El riesgo para Maduro de que la economía le cueste estabilidad existe de manera significativa", matizó León.
Si bien Chávez fue durante sus años al frente
del gobierno fuente de polarización, sus herederos han redoblado su
apuesta de confrontación en el plano interno y externo, habiendo tenido enfrentamientos con dirigentes de varios países, además de Estados Unidos, entre ellos Colombia y España.
Son constantes los insultos y ataques contra los
tres únicos gobernadores de oposición, tachados de "vagos" y
"fascistas" por el propio Maduro, que no duda en repetir que tienen los
días contados al frente de sus estados.
Vladimir Villegas califica esta actitud de
"
política de mucho sectarismo". "
Persiste la confrontación como elemento
fundamental de su política", agregó.
"
Hay que recordar que tenemos por delante unas
elecciones en diciembre y el gobierno requiere reagruparse para superar
las dificultades de la ausencia de Chávez", señaló el periodista.
Carlos Romero, politólogo de la Universidad
Central de Venezuela, considera que Maduro continúa con "
las grandes
líneas políticas" de Chávez, como "
el socialismo del siglo XXI" y el discurso
antiimperialista.
"
Se esperaba iba a haber un cambio de estilo, pero no lo veo hasta ahora", le dijo Romero a BBC Mundo.

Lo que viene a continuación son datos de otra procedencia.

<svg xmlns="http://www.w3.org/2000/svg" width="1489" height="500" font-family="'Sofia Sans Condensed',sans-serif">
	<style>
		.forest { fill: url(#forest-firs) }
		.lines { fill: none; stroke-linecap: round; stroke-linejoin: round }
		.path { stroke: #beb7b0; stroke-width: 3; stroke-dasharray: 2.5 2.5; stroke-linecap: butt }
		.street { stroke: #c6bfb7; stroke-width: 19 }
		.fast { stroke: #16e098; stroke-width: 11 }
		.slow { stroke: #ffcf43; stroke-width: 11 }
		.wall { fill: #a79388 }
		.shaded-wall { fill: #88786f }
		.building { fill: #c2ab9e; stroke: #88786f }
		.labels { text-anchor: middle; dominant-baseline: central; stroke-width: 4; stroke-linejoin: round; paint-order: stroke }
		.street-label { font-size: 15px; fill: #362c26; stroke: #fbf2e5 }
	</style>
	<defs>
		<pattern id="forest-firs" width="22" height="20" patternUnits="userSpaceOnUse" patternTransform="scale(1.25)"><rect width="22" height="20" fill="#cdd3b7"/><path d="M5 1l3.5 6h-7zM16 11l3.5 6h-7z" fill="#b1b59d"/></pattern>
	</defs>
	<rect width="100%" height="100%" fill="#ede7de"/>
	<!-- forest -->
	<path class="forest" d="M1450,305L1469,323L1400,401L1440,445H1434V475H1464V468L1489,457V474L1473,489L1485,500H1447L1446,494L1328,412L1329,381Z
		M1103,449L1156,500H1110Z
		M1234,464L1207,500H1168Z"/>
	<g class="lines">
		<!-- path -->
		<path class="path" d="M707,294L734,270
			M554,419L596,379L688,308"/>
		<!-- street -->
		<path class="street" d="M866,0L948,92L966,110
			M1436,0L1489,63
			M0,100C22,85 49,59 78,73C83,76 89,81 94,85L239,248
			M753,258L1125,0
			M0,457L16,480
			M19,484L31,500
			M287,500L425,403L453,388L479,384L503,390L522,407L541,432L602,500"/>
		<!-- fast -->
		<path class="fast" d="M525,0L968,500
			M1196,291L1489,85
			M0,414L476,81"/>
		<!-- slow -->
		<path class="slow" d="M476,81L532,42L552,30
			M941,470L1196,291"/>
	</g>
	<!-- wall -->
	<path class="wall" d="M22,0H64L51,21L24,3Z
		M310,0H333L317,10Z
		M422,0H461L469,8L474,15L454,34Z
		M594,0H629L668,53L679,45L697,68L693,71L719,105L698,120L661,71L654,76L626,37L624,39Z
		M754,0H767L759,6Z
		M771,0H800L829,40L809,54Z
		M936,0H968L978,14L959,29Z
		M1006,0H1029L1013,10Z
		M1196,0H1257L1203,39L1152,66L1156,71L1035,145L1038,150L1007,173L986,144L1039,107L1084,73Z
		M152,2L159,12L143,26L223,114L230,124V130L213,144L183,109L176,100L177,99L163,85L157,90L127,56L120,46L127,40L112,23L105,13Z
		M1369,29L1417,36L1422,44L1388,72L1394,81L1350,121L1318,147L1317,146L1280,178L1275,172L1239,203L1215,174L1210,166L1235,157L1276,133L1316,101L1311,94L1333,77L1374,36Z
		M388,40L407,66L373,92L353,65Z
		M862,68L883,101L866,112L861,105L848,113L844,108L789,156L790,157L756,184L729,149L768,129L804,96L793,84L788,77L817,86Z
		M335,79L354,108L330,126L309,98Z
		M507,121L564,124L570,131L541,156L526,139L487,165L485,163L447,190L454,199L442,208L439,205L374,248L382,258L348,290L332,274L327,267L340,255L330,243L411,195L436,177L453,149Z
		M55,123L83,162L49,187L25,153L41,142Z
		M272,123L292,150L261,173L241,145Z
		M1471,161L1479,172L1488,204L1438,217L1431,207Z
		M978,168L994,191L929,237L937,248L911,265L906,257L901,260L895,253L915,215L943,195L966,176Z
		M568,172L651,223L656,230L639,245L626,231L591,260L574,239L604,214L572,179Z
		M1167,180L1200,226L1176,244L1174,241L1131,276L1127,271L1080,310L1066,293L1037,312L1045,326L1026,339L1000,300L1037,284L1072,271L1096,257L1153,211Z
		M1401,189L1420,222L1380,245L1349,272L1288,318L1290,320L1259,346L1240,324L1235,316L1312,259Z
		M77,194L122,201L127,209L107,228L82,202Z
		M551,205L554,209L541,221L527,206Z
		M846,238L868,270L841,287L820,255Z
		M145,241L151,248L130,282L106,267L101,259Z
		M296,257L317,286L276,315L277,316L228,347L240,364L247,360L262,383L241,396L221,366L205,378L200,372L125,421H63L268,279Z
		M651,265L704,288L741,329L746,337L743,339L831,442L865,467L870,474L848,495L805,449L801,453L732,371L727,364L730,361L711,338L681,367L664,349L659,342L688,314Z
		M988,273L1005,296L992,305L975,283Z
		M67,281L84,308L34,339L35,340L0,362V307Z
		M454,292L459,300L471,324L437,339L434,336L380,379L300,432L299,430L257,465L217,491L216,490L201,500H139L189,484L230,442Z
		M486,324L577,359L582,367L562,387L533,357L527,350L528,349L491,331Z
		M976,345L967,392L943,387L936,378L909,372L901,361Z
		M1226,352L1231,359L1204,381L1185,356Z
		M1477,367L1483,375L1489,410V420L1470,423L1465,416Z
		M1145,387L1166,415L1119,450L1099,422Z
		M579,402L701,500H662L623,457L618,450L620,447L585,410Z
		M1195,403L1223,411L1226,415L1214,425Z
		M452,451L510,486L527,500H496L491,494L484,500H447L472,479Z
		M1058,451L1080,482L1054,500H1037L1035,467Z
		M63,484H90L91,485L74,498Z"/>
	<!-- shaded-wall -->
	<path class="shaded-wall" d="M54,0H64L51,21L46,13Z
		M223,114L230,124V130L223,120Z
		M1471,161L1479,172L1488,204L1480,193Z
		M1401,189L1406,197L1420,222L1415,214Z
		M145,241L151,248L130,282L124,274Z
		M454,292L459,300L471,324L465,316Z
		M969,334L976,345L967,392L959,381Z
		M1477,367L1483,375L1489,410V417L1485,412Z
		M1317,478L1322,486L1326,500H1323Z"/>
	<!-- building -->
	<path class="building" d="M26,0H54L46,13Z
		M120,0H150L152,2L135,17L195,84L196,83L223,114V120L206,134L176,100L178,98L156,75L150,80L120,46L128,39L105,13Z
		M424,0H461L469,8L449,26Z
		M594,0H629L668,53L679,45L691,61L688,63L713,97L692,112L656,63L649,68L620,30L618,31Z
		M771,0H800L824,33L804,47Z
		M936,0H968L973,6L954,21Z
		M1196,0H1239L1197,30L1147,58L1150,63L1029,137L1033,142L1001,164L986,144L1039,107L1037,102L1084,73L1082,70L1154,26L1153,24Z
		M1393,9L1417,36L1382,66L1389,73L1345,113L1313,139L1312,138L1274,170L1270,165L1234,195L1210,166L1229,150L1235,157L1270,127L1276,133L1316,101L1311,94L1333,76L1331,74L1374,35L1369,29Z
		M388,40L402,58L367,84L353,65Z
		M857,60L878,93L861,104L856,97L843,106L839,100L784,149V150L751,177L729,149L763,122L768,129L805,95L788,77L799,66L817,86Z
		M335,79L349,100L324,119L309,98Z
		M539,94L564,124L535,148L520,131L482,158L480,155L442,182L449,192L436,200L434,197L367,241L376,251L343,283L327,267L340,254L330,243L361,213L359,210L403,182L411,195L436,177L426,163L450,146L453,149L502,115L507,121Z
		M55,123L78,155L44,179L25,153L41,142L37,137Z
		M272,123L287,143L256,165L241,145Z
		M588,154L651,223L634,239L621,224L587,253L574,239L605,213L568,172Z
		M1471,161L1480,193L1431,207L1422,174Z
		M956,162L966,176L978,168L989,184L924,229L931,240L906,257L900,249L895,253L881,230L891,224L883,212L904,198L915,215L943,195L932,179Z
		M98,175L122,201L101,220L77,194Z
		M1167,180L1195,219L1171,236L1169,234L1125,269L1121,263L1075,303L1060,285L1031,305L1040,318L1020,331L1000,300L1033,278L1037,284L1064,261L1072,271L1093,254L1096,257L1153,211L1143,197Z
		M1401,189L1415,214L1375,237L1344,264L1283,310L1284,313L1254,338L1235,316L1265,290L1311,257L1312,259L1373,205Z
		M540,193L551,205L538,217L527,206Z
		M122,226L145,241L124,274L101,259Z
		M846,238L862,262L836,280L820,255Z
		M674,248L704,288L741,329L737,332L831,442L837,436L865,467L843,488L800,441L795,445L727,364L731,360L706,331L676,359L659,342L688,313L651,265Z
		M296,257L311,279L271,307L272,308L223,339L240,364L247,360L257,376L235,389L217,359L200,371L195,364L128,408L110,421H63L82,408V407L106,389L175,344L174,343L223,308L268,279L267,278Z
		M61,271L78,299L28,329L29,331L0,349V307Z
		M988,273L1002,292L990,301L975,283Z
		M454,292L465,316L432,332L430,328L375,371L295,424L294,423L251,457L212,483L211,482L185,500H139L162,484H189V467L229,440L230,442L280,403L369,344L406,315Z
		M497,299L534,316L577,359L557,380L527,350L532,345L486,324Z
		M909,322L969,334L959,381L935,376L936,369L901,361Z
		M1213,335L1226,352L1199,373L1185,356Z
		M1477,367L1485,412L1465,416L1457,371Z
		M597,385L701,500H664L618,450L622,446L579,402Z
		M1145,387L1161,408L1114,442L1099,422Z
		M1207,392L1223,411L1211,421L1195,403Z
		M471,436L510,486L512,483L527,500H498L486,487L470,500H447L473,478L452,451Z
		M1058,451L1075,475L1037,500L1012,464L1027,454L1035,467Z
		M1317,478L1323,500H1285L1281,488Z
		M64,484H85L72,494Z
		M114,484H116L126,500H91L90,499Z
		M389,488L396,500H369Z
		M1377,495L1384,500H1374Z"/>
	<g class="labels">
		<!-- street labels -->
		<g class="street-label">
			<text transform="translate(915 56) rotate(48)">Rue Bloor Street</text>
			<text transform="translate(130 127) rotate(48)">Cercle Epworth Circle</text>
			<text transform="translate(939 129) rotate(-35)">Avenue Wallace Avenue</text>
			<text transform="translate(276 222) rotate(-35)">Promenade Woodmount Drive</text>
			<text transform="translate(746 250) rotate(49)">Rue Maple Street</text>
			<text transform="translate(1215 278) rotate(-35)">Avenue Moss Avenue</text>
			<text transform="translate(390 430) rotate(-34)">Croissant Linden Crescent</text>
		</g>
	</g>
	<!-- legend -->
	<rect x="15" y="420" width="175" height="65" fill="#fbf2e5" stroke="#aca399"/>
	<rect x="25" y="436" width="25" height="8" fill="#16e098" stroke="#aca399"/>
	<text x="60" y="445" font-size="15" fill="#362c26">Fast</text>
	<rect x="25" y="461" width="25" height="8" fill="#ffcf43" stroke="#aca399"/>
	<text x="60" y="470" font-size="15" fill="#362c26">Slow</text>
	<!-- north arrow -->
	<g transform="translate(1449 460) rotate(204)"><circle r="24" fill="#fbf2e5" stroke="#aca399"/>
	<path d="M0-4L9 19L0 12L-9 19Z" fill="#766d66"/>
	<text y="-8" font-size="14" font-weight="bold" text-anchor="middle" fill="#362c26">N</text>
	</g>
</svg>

Villegas, quien considera que los cambios son todavía muy pocos, cree que merece la pena destacar la lucha que se lleva a cabo desde el gobierno contra la corrupción.
"
Hemos visto más resultados en el corto plazo
que durante buena parte del gobierno de Chávez", le dijo a BBC Mundo.
"
Son muestras muy tímidas, pero en comparación con lo anterior, hay gran
distancia".
El gobierno de Maduro ha anunciado los arrestos
de funcionarios de rango medio acusados de delitos de corrupción en
diferentes organismos del Estado, algo virtualmente inaudito durante la
gestión de Chávez.
No obstante, desde la oposición se critica que
los arrestados son elementos de poco rango, que no se va a por "los
peces gordos".
Sin embargo el periodista Villegas comenta, "
Eso está por ver. Esa queja es prematura.
Quizás más adelante veamos algo más de sustancia. Es una señal muy
positiva".
Maduro, de 50 años y ex chofer de autobús, prometió relanzar las misiones sociales de ayuda, creadas por Chávez durante sus 14 años de mandato, seguir la lucha contra la inseguridad y "
vencer el plan de saboteo de la economía que tiene la burguesía (empresarios opositores)".
Por
su parte, Capriles, que no reconoce la elección de Maduro, y varios
dirigentes de la oposición expresaron este domingo que "
han sido 100
días de desastre", especialmente por la situación económica y de
inseguridad en el país.
"
Estos 100 días de gobierno han sido pura cháchara y publicidad", criticó el gobernador en un acto este domingo en la localidad de Barlovento en Miranda. "
Los
invitó a que reflexionen: ¿Cuánto cuesta hoy ir al mercado o comprar
los materiales para hacer unos arreglos en sus viviendas?", indicó Capriles.
Nícmer Evans, profesor de la Universidad Central de Venezuela, cree que el "gran reto" para Maduro es ver cómo encuentra
soluciones en ámbitos como el económico con acciones que tienen que ser
distintas a las del modelo de Chávez, por cuanto no son las mismas
circunstancias, pero sin alejarse de la esencia del chavismo.